The burial of the dead

There are catacombs in Birmingham.   The doors are sealed with lead and the stone facings bearing the inscriptions have mostly crumbled away.  Two tiers are arranged as a three quarters circle enclosing a flat arena. On one side, steel pilings push against the stone, holding back time.  The show is roots and growth: the audience and the actors are silent.

This was a sketch of a few minutes, a quick run with a pen, a few strokes of chalk.

“A heap of broken images where the sun beats”

 

 

something about sex

On the day we visited the Royal Academy, the Klimt / Schiele show coincided with the closing days of the Oceania exhibition of artefacts from Pacific cultures.

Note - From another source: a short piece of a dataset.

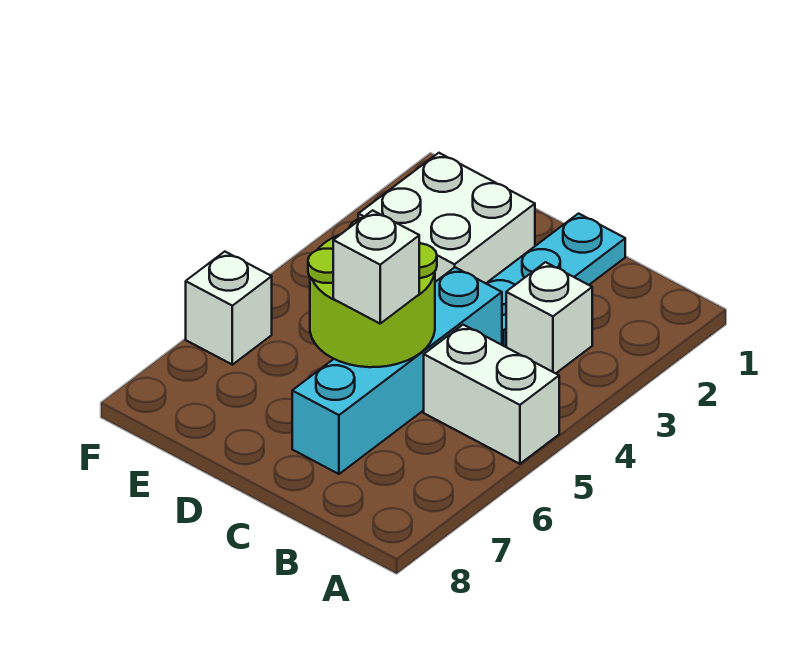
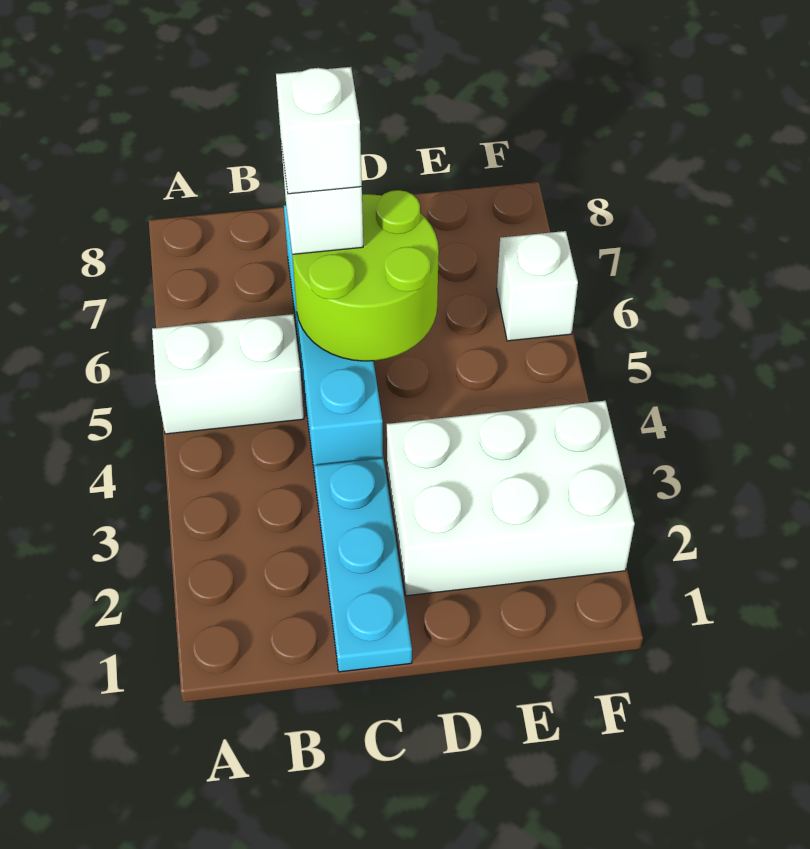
white brick B3 level 1 -> white brick C6 level 4
white brick D2:E3 level 1 -> white brick D2:F3 level 1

Destitute women, sex-workers, his lover and his wife modelled for Schiele in sexually explicit poses.  They stare out at me from the paper, disputing my male gaze.  Schiele was jailed for a time, initially arrested for harbouring a runaway teenage girl but actually condemned for allowing access to his erotic drawings.  He also drew arresting self images, naked and anguished. His drawings of women seem much more self-exploration than titillation for others.  Schiele’s attitudes and actions were steeped in patriarchy, but his erotic art was revolutionary, visibly challenging the restrictive norms of his time and still challenging today.  Sex and gender are powerful, at the heart of family, politics and use of resource, and are the bedrock of art.   Once North European invaders saw the very different lives of Pacific peoples as primitive, with mixed disgust, lust and romantic wonder.  The themes of sex and gender run through the Oceania exhibition but it is hard to guess at the intent and meaning of the original crafters, or the interpretation and feelings of those who first looked at and felt the objects.